Chili pepper plants have been about for hundreds of thousands of years and have been believed to be one of the earliest cultivated plants. Hot sauce can be traced back to the earliest members of civilization. Hot sauce cultivation clues have become apparent in in archaeological digs studying the Aztecs. It is assumed that they began cultivating them before 3,500 B.C. Analyzing Aztec history shows that the Aztecs not only used hot sauce for flavor, but they used it for medicinal purposes as well.

Beginning in the early 1800’s, hot sauces begin the appear in the modern world.

In Massachusetts in 1807, bottled cayenne sauces began to appear and become popular.

Between the years of 1840 and 1860, McCollick & Company in New York City made Bird Pepper sauce by cultivating wild chiles.

In 1859, Edmund McIlhenny began to farm chilies until the civil war forced him out of the job.

In 1877, Willian Railton advertised a type of exotic hot sauce with medicinal benefits, leading to a boom in attraction to hot sauce.

In 1849, Louisiana banker Colonel Maunsell White grew the first recorded crop of Tabasco chiles. Also in 1849, Perrins Worestershire Sauce was imported into the United States of America.

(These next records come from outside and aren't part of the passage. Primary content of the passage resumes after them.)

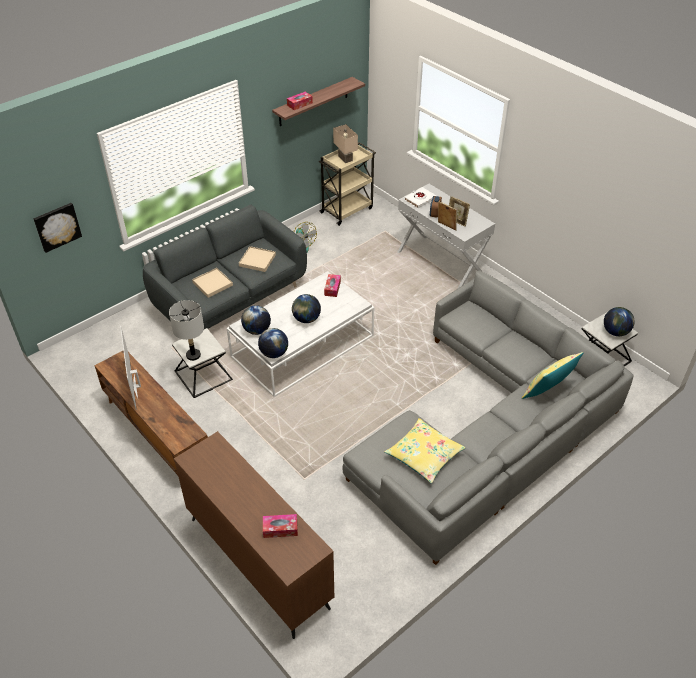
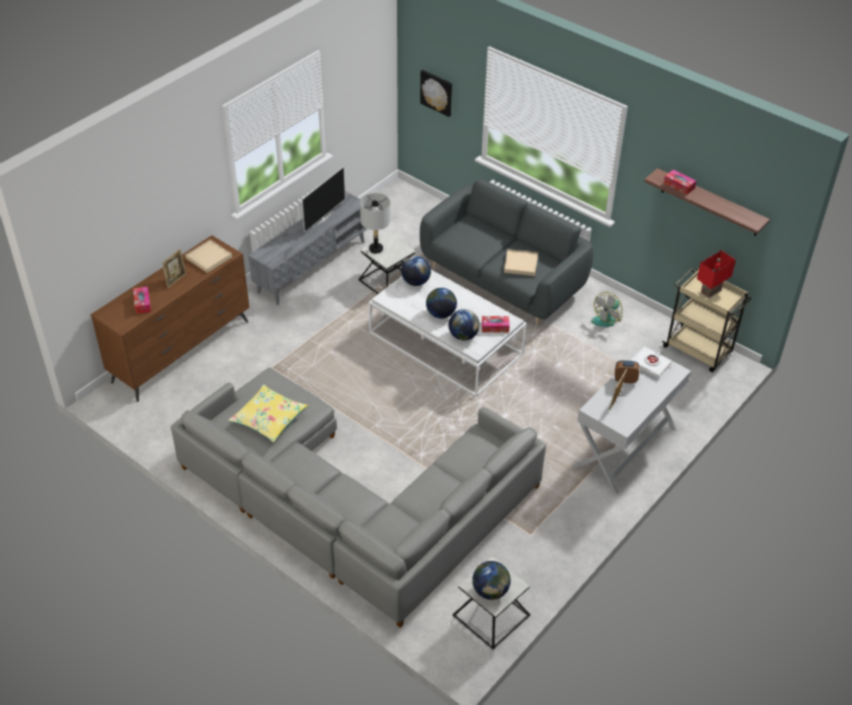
camera: 80 degrees right, 0 degrees up
(137, 386) = (322, 218): television -> television turned 150 degrees clockwise
(156, 433) = (312, 266): brown tv stand -> grey tv stand
(212, 284) = (473, 239): beige tray -> beige tray (209, 257)
(274, 353) = (385, 298): globe -> globe (463, 336)
(346, 158) = (711, 292): beige table lamp -> red table lamp
(446, 226) = (603, 391): picture frame -> picture frame (176, 280)
(547, 392) = (371, 518): yellow pillow -> none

In 1912, the Scoville Unit creates a test to measure the hotness of particular hot sauces. Here, they discovered that bell peppers have a range of 0-100 Scoville Units while a Habanero pepper has about 300,000 Scoville units.

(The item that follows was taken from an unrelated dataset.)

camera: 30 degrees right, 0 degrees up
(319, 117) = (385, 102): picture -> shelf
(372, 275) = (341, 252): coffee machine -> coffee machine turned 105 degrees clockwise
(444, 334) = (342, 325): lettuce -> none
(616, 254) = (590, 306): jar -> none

Between 1918 and 1928, manufacturing hot sauce became increasingly popular, but the industry didn’t thrive as well as it could have because of the impact of The Great Depression.

In 1957, Colonel White manufactures and produces Tabasco hot sauce.

In 1980, the El Paso Chile company began to experiment with new hot sauce ideas by adding cilantro and prickly pear cactus juice. 1980 was the start for many big hot sauce names such as: Panola, Franks, and Montezuma

In 1992, Salsa replaced Ketchup as the United States of America’s top condiment.

In 1994, Pace and Old El Paso began to control half the market for Mexican hot sauces in the United States of America.

Hot sauce has a long history of popularity and health benefits. Throughout time, people learned to cultivate hot peppers and turn them into healthy hot sauce for everyones enjoyment, and the hot sauce industry has boomed over the years, bringing in billions of dollars to hot sauce companies. In every restaurant, there’s usually a hot sauce bottle on the table. In every fridge, there’s usually multiple bottles of hot sauce in the condiment area.